(Exercise objective) Transcribe only the lines of the listing below from the one holding "middle pip: (119, 400)" through the one holding "pinky dip: (474, 435)", inclusive, without any change.

------------------------------------------------------------------------

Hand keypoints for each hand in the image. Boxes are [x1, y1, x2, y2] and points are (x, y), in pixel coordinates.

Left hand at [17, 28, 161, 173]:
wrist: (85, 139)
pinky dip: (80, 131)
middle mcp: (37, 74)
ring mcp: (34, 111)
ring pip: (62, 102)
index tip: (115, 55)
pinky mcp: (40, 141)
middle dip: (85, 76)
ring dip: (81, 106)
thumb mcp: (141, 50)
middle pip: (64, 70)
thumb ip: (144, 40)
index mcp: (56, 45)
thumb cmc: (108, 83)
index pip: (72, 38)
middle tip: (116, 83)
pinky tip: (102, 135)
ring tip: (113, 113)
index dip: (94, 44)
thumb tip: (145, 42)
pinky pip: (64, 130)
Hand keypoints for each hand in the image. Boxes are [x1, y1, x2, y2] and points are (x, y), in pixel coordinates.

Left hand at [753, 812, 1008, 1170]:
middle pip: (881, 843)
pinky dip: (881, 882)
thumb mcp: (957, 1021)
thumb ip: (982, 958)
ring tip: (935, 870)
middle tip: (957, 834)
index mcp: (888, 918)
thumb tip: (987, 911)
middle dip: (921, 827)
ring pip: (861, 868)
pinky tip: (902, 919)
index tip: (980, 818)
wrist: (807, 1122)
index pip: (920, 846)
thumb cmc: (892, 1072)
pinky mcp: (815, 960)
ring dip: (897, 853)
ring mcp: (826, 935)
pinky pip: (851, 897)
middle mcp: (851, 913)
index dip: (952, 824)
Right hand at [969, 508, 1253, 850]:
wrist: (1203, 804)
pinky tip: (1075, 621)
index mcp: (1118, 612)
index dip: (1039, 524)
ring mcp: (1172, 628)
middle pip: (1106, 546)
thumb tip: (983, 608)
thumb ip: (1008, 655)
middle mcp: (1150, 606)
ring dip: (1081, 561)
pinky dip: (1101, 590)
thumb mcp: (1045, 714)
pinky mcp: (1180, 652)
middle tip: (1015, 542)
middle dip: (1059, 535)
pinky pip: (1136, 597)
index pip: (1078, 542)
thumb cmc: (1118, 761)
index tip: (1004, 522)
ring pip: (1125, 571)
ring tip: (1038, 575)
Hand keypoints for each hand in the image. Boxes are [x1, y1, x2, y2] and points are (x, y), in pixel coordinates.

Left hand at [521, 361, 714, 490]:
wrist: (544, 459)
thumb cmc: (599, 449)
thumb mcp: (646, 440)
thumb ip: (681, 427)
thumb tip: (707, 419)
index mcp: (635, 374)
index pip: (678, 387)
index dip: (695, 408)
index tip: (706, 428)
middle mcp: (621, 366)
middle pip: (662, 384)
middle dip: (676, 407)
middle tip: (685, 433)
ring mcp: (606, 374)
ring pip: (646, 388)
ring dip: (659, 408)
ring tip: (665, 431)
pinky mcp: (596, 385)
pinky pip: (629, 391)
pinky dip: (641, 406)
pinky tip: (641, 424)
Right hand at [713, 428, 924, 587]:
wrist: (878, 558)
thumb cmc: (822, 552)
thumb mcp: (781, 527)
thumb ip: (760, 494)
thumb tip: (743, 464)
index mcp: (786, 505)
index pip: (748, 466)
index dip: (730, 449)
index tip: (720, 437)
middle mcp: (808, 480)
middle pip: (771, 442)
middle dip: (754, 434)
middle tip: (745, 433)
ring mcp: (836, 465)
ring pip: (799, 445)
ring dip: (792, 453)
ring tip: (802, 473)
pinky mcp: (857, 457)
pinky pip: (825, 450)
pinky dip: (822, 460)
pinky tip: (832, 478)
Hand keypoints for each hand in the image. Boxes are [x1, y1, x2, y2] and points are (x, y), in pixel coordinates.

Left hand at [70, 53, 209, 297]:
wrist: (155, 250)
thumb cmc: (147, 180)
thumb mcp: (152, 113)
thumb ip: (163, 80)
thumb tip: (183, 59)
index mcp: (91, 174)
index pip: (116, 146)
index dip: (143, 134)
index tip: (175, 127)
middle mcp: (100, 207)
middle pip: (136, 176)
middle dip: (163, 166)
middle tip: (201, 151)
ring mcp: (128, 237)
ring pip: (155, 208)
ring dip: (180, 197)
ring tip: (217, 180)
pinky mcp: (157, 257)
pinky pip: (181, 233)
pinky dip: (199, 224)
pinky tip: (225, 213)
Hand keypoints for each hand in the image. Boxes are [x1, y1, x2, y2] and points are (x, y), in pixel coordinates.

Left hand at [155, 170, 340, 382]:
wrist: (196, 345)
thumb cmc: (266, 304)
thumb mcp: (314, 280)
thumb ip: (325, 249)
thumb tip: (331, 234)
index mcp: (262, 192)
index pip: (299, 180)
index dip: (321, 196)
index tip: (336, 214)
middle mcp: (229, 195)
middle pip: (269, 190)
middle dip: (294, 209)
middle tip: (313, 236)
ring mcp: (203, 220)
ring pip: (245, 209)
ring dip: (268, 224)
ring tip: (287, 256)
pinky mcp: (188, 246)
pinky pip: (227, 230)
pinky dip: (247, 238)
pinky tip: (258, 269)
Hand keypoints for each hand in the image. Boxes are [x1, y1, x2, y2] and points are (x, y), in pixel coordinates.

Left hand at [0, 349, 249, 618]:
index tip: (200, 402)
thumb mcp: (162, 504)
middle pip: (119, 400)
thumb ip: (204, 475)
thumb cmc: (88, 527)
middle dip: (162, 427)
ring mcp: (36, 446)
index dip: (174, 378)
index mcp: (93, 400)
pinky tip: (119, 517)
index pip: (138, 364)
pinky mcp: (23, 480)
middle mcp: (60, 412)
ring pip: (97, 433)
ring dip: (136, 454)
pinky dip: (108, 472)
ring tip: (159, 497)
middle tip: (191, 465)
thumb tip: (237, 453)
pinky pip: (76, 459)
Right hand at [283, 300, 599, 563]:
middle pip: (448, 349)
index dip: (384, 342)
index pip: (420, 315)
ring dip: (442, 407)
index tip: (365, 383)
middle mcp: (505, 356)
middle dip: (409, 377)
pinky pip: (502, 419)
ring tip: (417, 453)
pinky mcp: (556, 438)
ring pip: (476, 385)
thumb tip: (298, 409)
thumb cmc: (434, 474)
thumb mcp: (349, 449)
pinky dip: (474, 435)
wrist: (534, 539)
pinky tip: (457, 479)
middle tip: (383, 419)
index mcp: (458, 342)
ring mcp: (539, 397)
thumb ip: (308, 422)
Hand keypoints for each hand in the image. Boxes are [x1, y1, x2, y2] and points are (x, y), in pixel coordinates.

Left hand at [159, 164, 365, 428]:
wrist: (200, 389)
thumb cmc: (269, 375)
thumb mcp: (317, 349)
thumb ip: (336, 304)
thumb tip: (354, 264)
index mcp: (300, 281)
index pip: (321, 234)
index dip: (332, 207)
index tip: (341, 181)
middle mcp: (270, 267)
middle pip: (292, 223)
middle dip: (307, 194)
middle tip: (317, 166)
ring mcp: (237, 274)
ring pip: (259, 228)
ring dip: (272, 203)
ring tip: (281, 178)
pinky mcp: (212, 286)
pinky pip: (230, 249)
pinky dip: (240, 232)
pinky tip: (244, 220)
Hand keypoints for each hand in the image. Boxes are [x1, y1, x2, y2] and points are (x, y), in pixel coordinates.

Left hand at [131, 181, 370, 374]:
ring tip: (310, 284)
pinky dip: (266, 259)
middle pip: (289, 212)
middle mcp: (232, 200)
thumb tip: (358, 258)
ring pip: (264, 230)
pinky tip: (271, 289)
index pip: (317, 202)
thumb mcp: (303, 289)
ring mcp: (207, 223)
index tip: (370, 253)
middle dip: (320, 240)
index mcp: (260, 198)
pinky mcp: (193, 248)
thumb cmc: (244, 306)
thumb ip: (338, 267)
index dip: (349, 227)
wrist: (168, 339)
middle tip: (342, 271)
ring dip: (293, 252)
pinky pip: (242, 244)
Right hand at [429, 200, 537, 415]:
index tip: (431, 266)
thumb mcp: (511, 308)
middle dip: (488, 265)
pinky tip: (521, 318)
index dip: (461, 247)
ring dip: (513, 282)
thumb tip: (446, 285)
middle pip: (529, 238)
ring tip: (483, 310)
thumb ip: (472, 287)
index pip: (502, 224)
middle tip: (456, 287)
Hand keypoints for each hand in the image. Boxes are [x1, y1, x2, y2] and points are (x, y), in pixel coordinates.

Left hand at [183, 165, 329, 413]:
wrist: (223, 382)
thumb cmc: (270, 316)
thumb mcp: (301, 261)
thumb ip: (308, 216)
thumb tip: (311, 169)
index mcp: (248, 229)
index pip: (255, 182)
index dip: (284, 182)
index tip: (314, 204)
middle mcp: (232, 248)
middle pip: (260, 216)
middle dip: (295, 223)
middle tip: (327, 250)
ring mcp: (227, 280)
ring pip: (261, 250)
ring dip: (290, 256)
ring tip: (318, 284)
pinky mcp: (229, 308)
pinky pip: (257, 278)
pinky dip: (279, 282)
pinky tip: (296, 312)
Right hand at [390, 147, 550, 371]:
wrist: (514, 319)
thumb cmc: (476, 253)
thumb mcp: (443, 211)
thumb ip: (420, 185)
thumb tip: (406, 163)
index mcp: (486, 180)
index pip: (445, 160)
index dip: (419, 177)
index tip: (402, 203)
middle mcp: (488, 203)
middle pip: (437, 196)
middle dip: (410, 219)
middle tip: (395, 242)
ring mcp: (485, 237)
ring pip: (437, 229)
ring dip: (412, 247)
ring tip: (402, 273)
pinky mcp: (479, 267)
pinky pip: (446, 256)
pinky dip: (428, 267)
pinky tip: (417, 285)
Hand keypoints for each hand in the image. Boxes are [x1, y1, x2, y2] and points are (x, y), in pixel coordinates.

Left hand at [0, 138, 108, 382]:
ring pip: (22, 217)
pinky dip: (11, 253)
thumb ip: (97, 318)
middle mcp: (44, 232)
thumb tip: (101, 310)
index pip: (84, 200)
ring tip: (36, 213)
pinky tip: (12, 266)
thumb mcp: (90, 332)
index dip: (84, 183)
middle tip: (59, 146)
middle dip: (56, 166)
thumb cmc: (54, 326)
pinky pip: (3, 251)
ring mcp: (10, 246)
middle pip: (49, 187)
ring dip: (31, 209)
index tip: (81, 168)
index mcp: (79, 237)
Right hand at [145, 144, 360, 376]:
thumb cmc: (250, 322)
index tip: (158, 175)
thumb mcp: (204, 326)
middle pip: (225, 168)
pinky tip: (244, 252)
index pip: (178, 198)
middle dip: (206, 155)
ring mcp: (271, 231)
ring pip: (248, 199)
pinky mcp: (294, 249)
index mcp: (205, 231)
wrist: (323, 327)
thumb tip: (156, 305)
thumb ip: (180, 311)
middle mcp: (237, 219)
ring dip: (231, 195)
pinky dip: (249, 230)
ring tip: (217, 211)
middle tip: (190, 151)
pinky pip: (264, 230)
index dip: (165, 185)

------------------------------------------------------------------------

(Response for this exercise)
middle pip: (119, 400)
thumb ip: (204, 475)
thumb cmc: (88, 527)
middle dip: (162, 427)
ring mcp: (36, 446)
index dip: (174, 378)
index mcp: (93, 400)
pinky tip: (119, 517)
index pip: (138, 364)
pinky mcp: (23, 480)
middle mcp: (60, 412)
ring pip: (97, 433)
ring dip: (136, 454)
pinky dip: (108, 472)
ring tip: (159, 497)
middle tip: (191, 465)
thumb tip: (237, 453)
pinky pip: (76, 459)
Right hand at [283, 300, 599, 563]:
middle pip: (448, 349)
index dip: (384, 342)
index pip: (420, 315)
ring dip: (442, 407)
index tip: (365, 383)
middle mcp: (505, 356)
middle dip: (409, 377)
pinky pip: (502, 419)
ring tip: (417, 453)
pinky mcp: (556, 438)
ring pip: (476, 385)
thumb tip: (298, 409)
thumb cmc: (434, 474)
thumb mcp: (349, 449)
pinky dip: (474, 435)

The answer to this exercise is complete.